• [Task item]:
List, from the lines below, each one with "none" in it.

• [Record extracts]:
* * * *

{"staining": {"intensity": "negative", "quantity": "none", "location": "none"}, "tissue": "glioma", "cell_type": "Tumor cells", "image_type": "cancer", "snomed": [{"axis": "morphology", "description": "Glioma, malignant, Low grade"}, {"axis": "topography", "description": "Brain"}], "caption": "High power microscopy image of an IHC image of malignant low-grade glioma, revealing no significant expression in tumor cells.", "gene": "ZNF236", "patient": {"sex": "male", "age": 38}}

* * * *

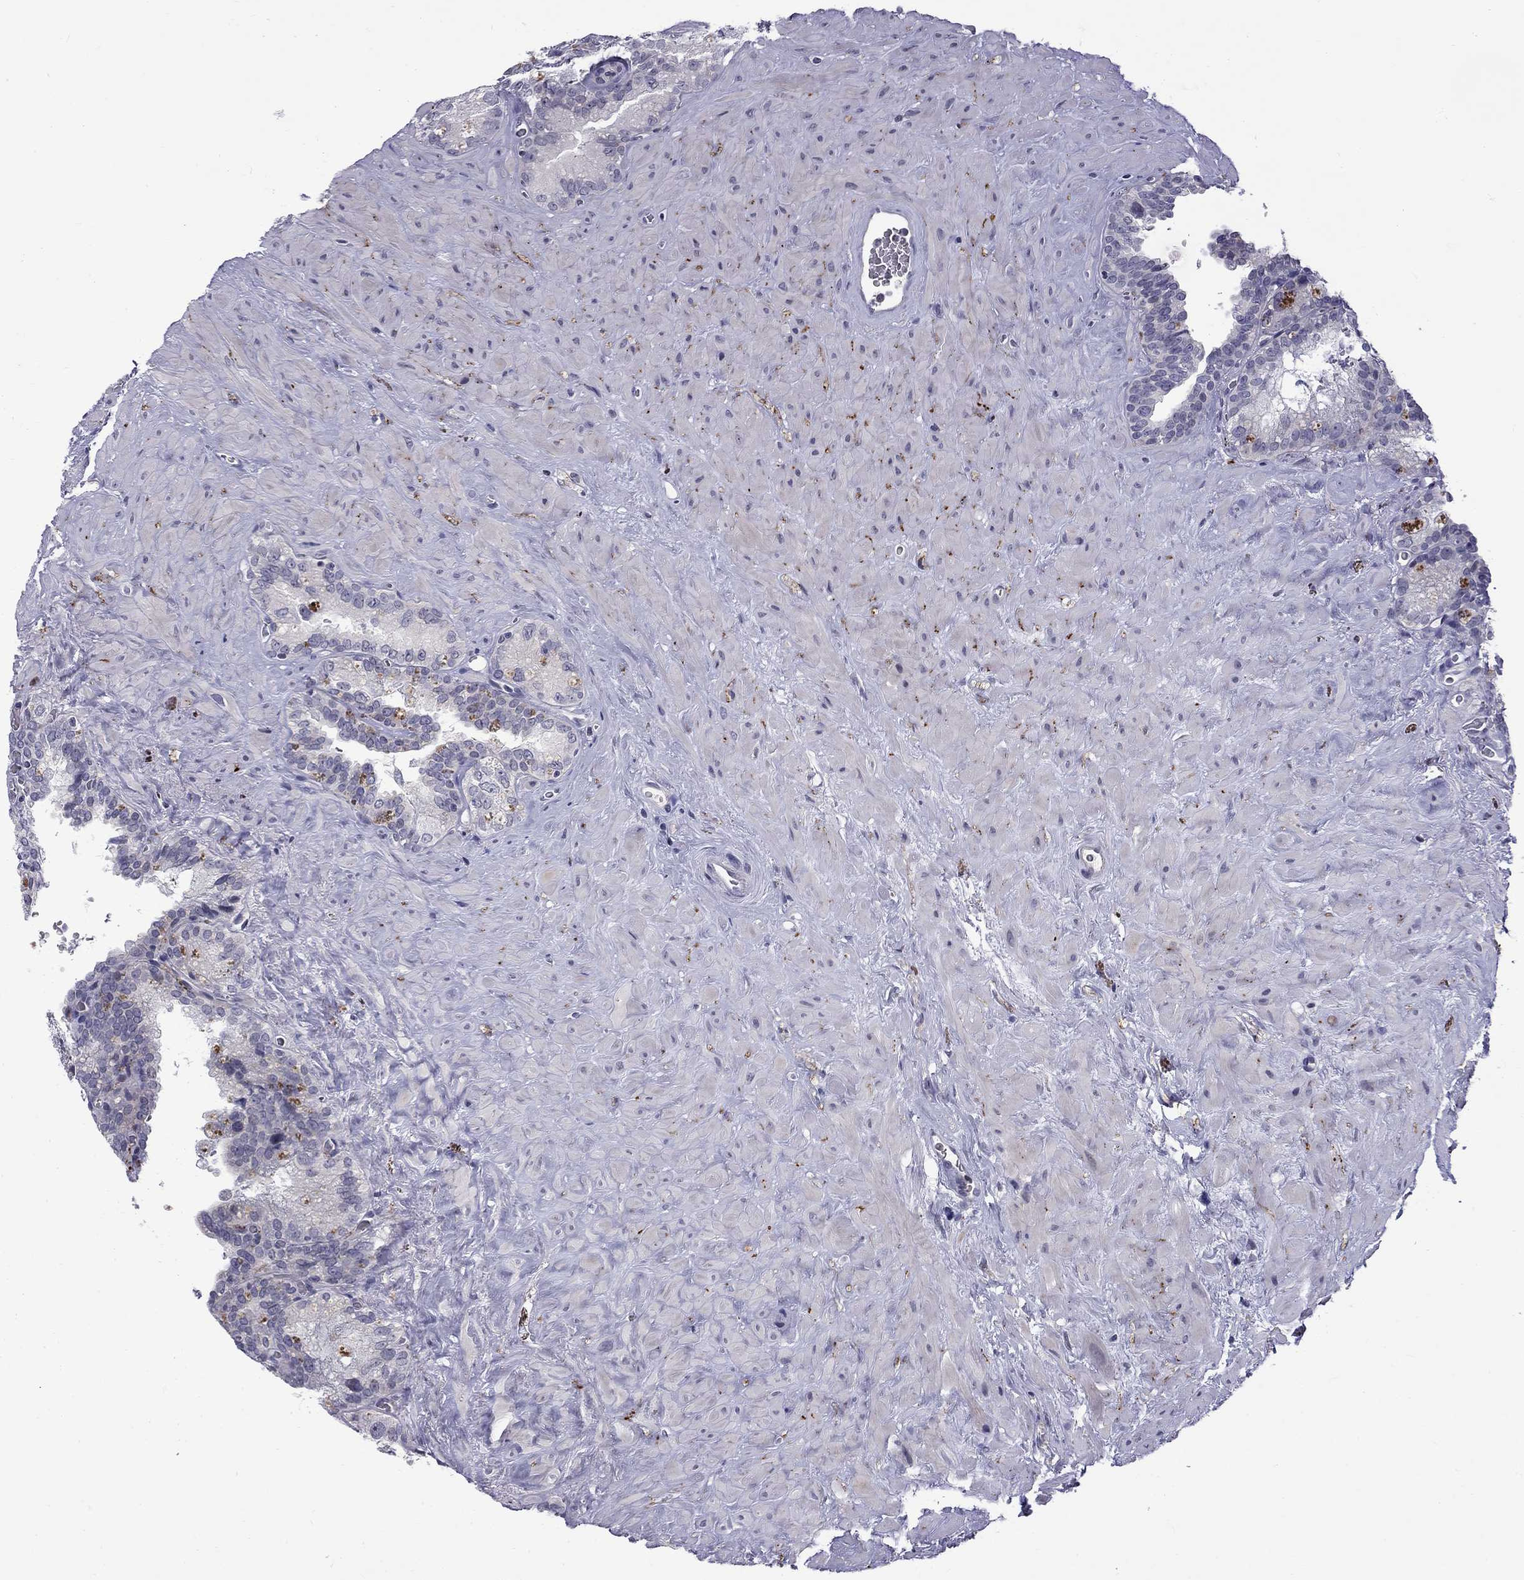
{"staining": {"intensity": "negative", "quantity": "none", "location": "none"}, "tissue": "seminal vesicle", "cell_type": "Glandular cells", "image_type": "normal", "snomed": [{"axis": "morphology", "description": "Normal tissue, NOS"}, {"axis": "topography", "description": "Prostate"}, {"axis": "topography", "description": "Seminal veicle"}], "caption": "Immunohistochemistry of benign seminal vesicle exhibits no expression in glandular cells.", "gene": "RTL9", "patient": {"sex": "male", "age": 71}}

* * * *

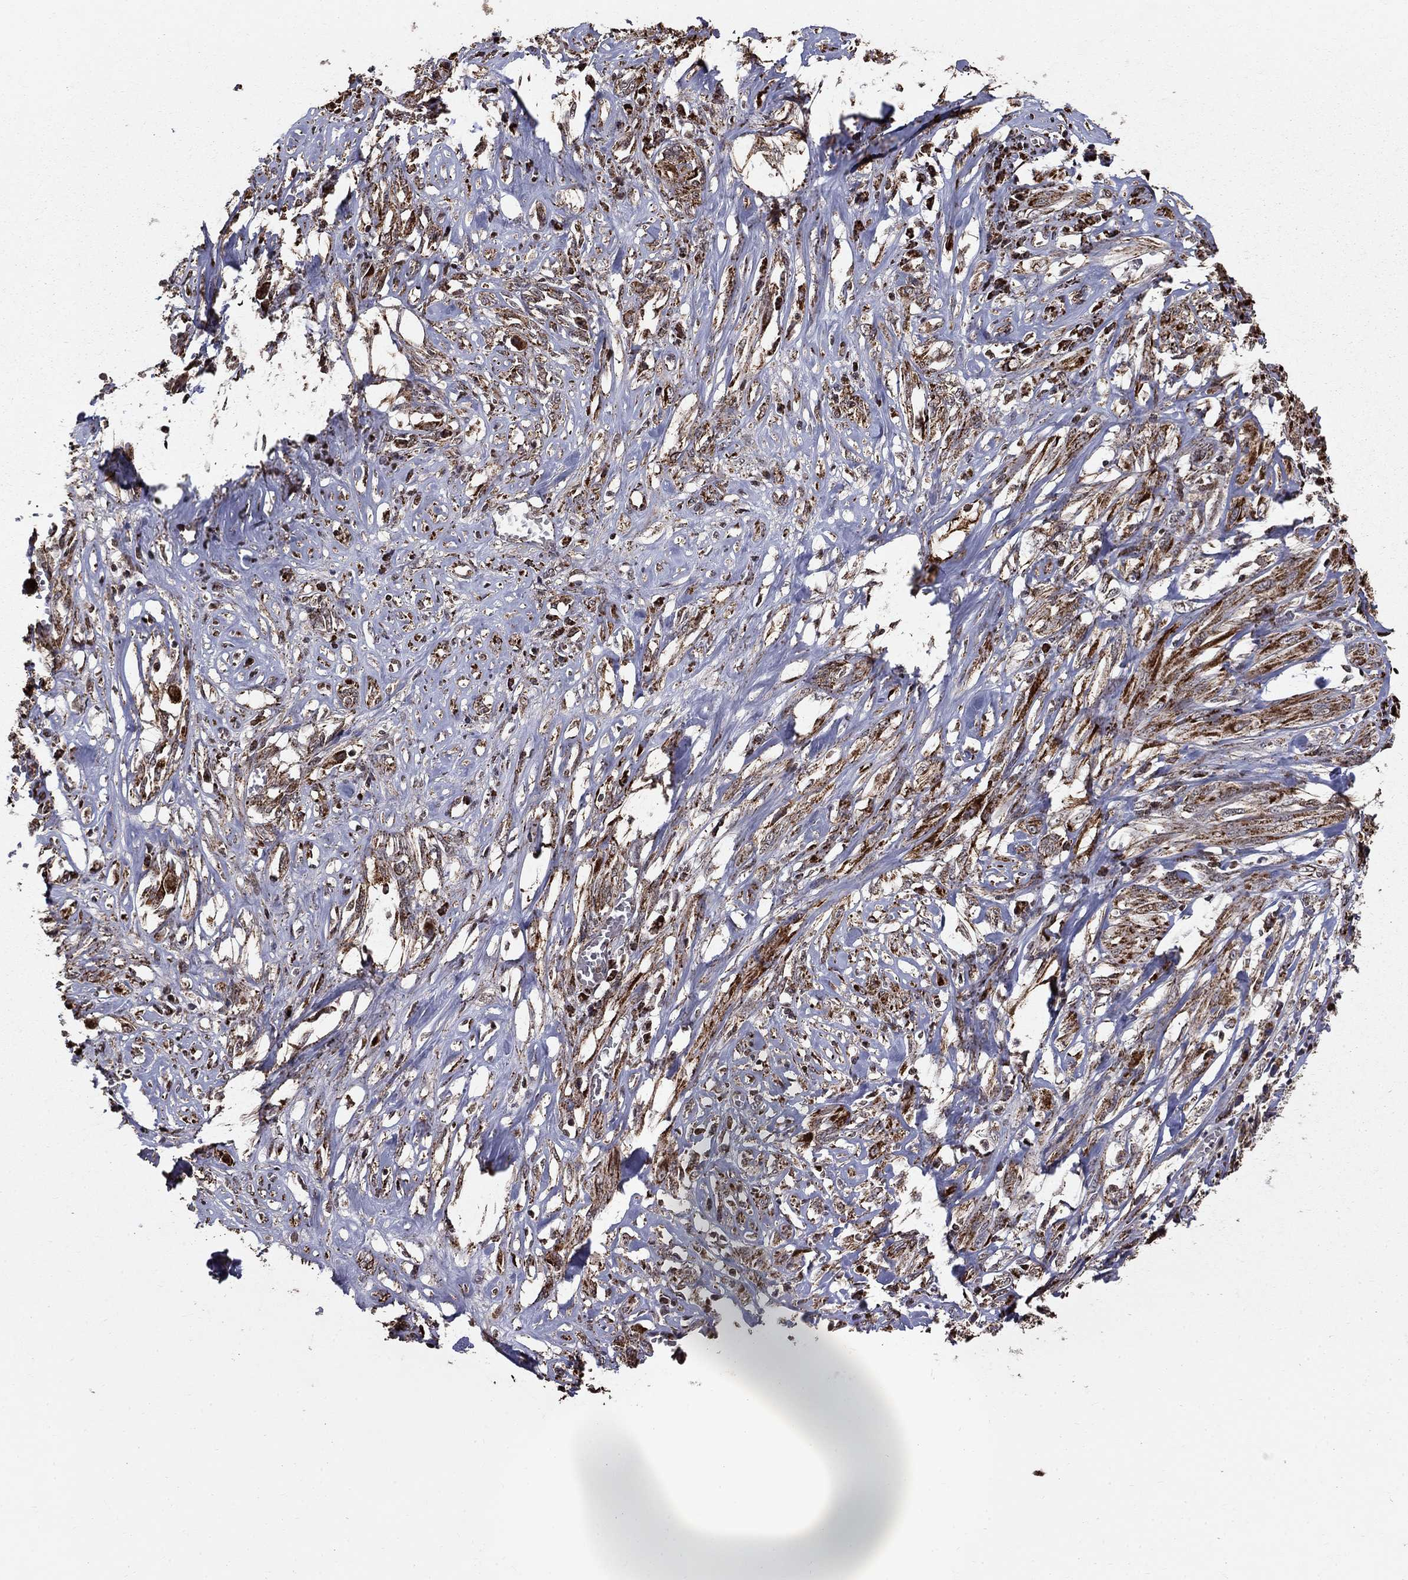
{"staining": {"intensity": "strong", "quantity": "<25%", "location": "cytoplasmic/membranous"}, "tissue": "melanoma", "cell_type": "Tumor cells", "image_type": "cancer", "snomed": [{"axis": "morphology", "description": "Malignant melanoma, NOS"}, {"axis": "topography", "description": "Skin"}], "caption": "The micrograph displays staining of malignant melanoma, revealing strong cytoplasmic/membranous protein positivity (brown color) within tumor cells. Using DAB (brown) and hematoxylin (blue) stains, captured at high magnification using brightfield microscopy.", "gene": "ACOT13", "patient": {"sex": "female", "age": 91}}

* * * *

• [Reply to the task]:
{"staining": {"intensity": "negative", "quantity": "none", "location": "none"}, "tissue": "glioma", "cell_type": "Tumor cells", "image_type": "cancer", "snomed": [{"axis": "morphology", "description": "Glioma, malignant, Low grade"}, {"axis": "topography", "description": "Brain"}], "caption": "High power microscopy image of an IHC image of malignant low-grade glioma, revealing no significant expression in tumor cells.", "gene": "ZNF236", "patient": {"sex": "male", "age": 38}}
{"staining": {"intensity": "negative", "quantity": "none", "location": "none"}, "tissue": "seminal vesicle", "cell_type": "Glandular cells", "image_type": "normal", "snomed": [{"axis": "morphology", "description": "Normal tissue, NOS"}, {"axis": "topography", "description": "Prostate"}, {"axis": "topography", "description": "Seminal veicle"}], "caption": "Immunohistochemistry of benign seminal vesicle exhibits no expression in glandular cells.", "gene": "RTL9", "patient": {"sex": "male", "age": 71}}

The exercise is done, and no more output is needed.